Residents of Goma look on Nov 21, 2012 at the body of a man killed (not pictured) by the roadside near Goma the previous day after M23 rebels said they control all of Goma and nearby crossing points on the border with Rwanda. The M23 rebel group in the Democratic Republic of Congo vowed on Wednesday it would not stop at Goma, after seizing the key eastern city this week. A spokesman for the M23 rebel group in the Democratic Republic of Congo called Wednesday for President Joseph Kabila to step down, saying he was not the legitimate winner of elections last year. - AFP Photo

SAKE: Thousands of civilians poured out of the town of Sake in the eastern DR Congo on Friday in the face of a rebel advance that has raised fears of wider conflict erupting in the chronically unstable region.

An AFP photographer saw at least one body in the center of the town, a day after it fell to the rebels, while the head of a relief agency reported numerous casualties.

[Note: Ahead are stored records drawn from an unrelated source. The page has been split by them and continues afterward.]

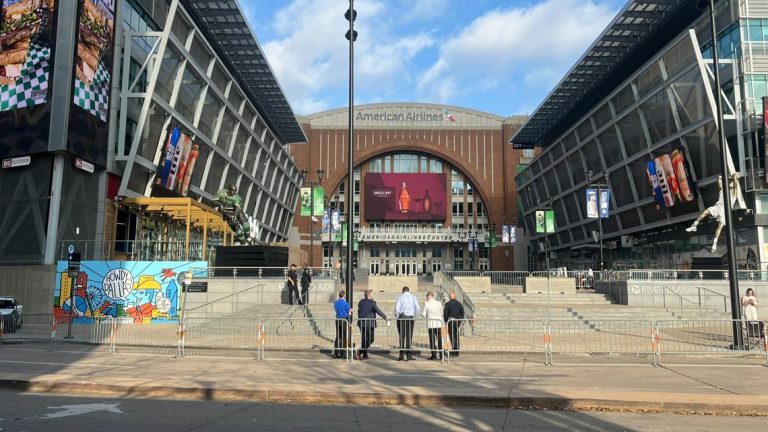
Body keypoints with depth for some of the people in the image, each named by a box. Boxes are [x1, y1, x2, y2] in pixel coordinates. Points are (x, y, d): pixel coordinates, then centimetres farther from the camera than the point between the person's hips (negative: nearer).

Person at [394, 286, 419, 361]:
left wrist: (397, 316, 7)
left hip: (401, 318, -1)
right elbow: (417, 308, 0)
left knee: (402, 336, 3)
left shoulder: (400, 297, 4)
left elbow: (397, 308, -3)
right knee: (409, 336, 5)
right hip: (410, 317, 1)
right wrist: (415, 315, 11)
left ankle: (402, 355, 1)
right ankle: (409, 355, 3)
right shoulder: (413, 297, 7)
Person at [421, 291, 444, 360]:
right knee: (439, 339, 7)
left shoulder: (426, 303, -4)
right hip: (439, 324, 3)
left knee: (432, 340, 3)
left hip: (430, 324, -3)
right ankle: (440, 355, 9)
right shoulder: (439, 303, 5)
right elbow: (442, 313, 11)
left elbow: (423, 314, -1)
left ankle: (434, 355, 4)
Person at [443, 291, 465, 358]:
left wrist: (446, 321, 4)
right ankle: (457, 352, 18)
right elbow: (462, 313, 8)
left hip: (451, 321, -5)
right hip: (458, 321, 5)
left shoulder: (447, 304, -7)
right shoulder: (459, 303, 6)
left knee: (452, 337, -2)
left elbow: (445, 314, -7)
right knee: (456, 337, 14)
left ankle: (454, 352, -8)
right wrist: (460, 322, 14)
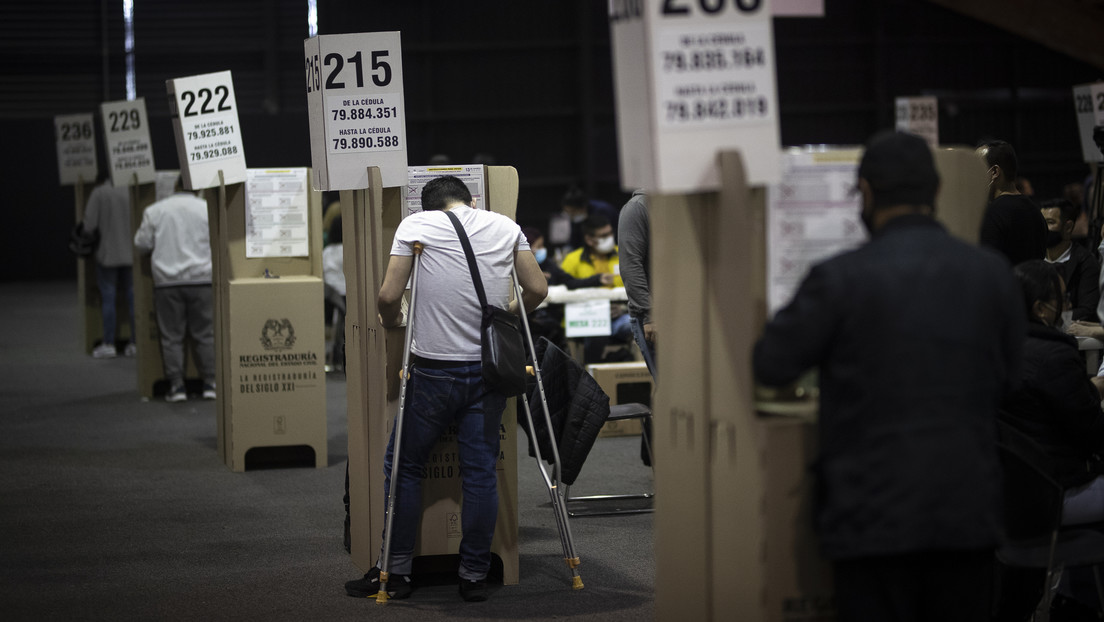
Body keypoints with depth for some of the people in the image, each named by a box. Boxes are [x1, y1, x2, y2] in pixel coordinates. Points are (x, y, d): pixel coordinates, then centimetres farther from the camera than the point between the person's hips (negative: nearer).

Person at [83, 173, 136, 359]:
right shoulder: (129, 192, 0)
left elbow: (89, 224, -12)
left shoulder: (98, 193, -9)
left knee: (108, 298, 1)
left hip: (107, 254, -3)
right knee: (132, 297, 8)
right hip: (130, 253, 3)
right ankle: (135, 342, 9)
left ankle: (109, 344, 2)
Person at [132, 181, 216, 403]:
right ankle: (210, 383, 5)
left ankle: (177, 386, 4)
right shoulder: (207, 209, -2)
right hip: (201, 278, -1)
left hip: (167, 280, 1)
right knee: (205, 334, 5)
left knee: (171, 336, 6)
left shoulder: (155, 210, 2)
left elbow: (142, 243, 5)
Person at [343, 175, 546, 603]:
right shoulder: (505, 226, 9)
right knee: (481, 472, 8)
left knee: (403, 466, 9)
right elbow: (537, 290, 10)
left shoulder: (415, 224, -1)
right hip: (490, 369, 3)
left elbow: (389, 295, -6)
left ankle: (396, 571, 12)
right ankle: (474, 576, 10)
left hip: (434, 370, -3)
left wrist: (390, 323, 16)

“There are bodies lining the road” leading south from Sake, Thierry Goffeau, the head of the Goma chapter of Doctors Without Borders (MSF) told AFP, without providing specific figures.

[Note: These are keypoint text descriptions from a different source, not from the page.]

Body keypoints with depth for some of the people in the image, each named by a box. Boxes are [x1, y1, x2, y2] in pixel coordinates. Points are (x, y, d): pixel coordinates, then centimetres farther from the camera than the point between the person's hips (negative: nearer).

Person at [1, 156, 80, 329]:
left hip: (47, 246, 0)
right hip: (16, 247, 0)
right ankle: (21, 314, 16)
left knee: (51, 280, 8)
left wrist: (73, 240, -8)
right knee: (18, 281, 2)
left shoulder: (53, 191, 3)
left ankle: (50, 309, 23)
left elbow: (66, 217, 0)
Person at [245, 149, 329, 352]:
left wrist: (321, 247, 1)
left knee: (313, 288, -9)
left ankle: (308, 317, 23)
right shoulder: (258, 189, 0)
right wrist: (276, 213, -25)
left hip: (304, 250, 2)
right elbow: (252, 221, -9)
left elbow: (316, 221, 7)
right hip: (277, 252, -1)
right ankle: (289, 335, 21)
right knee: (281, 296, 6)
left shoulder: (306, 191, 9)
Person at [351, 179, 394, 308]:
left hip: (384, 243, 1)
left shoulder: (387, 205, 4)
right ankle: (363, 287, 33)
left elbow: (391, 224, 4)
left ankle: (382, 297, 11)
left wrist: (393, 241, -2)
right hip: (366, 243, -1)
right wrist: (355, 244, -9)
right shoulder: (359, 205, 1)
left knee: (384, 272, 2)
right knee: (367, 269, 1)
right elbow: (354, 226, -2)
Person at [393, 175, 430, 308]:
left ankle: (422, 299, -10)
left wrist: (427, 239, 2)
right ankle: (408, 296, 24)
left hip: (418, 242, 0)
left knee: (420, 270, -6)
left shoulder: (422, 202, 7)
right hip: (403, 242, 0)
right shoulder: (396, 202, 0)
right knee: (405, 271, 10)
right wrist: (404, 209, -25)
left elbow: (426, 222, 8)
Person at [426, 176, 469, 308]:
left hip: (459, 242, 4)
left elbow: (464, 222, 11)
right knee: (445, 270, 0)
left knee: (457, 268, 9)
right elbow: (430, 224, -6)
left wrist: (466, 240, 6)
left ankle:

The M23 rebels earlier in the week captured Goma, a regional capital in the mineral-rich Kivu region, where the two wars that shook the country beginning in 1996 started.

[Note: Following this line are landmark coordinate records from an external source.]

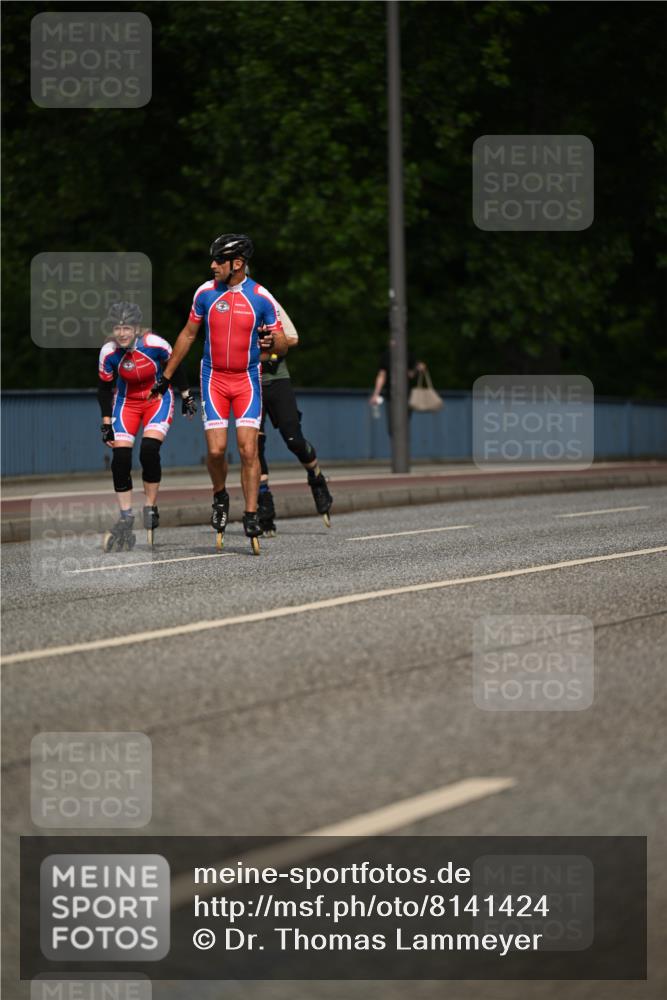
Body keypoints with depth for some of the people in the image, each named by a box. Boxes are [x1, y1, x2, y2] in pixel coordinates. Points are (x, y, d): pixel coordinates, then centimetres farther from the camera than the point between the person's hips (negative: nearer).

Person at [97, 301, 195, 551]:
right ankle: (126, 518, 2)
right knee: (120, 458, -11)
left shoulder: (155, 344, -24)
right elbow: (104, 388, -4)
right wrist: (106, 422, -4)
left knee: (149, 452, -21)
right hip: (126, 401, 2)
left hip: (158, 398, -2)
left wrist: (186, 396, 4)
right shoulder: (109, 352, -19)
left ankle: (150, 511, -4)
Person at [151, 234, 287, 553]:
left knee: (248, 450, -10)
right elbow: (188, 335, 13)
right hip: (214, 379, 1)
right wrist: (166, 376, 15)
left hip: (247, 380, -1)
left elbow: (282, 346, 0)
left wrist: (271, 341, -25)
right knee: (216, 450, -8)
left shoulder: (261, 298, -6)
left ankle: (251, 515, -3)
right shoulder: (206, 292, 0)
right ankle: (220, 497, 20)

The rebels' lighting advance has displaced tens of thousands of people and has raised warnings of a looming humanitarian catastrophe in an area with little infrastructure.

On Friday, thousands of residents fled Sake on foot, a day after rebels captured the town. They headed east toward Goma some 30 kilometres away and where tens of thousands of people are estimated to already be sheltering in camps.

A UN source said that the army and an allied local militia had managed to stop the rebel advance some 10 kilometres south of Sake, but this information could not be independently confirmed.

The M23 rebels have been blamed for hundreds of deaths since the former army soldiers mutinied in April, unhappy with the outcome of a 2009 peace deal that integrated them into the regular army.

One of their leaders is Bosco Ntaganda, a former army general nicknamed the “Terminator” who is wanted by the International Criminal Court on charges of war crimes and crimes against humanity.

The UN has accused neighbouring Rwanda and Uganda of backing the rebels, charges that both countries deny.

The North and South Kivu regions are the easternmost of DR Congo, sub-Saharan Africa's largest country, and have a history of unrest.

The region is rich in cobalt, copper, diamonds, gold and coltan, a key component of mobile phones.

Two wars shook the country between 1996 and 1997 and then again from 1998 to 2002 both beginning in the Kivu region, with Rwanda and Uganda playing active or behind-the-scenes roles in much of the fighting.

Since 1998 more than three million people are estimated to have died from combat, disease and hunger and 1.6 million have been left homeless.

The former Belgian colony, known as Zaire under the dictator Mobutu Sese Seko, who was toppled in 1997, remains one of the world's least developed countries despite its mineral wealth.